• DIRECTIONS
Look through the entries below and count every line in which "format" appears; reply with the number only.

• DATA EXTRACTS
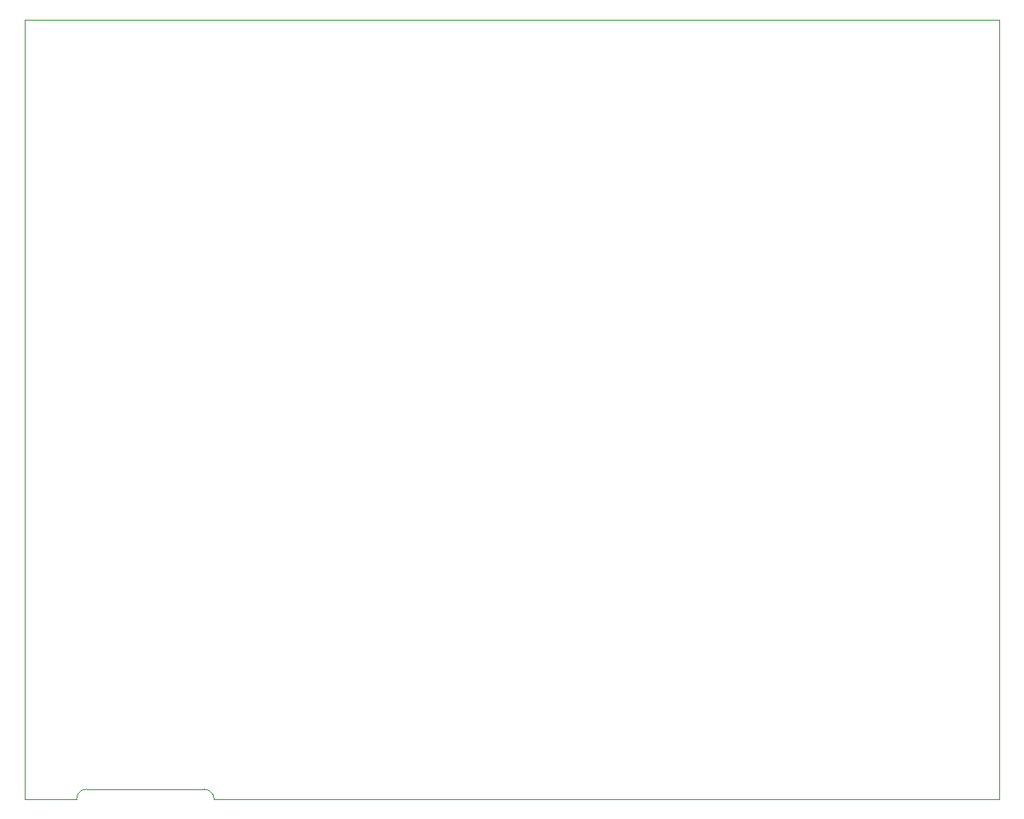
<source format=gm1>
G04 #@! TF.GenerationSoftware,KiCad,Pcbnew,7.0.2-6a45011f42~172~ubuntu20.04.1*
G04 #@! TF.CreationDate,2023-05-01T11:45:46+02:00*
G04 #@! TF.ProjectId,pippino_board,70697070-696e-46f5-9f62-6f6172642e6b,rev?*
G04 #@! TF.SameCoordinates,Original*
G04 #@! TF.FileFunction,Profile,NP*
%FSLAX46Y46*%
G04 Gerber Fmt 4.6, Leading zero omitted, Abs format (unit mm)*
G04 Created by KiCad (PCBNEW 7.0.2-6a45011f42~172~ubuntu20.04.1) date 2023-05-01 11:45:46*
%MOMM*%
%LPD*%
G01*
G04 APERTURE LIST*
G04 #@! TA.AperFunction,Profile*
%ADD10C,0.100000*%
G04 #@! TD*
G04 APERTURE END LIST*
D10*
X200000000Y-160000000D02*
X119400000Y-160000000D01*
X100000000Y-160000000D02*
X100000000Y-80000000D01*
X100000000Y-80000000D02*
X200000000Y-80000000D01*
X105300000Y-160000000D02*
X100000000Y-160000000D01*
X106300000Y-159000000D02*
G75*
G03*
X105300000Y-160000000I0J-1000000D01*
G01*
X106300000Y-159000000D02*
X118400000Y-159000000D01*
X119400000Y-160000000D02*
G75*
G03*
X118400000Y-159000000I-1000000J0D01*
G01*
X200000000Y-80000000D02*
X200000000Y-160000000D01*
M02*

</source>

• THE ANSWER
2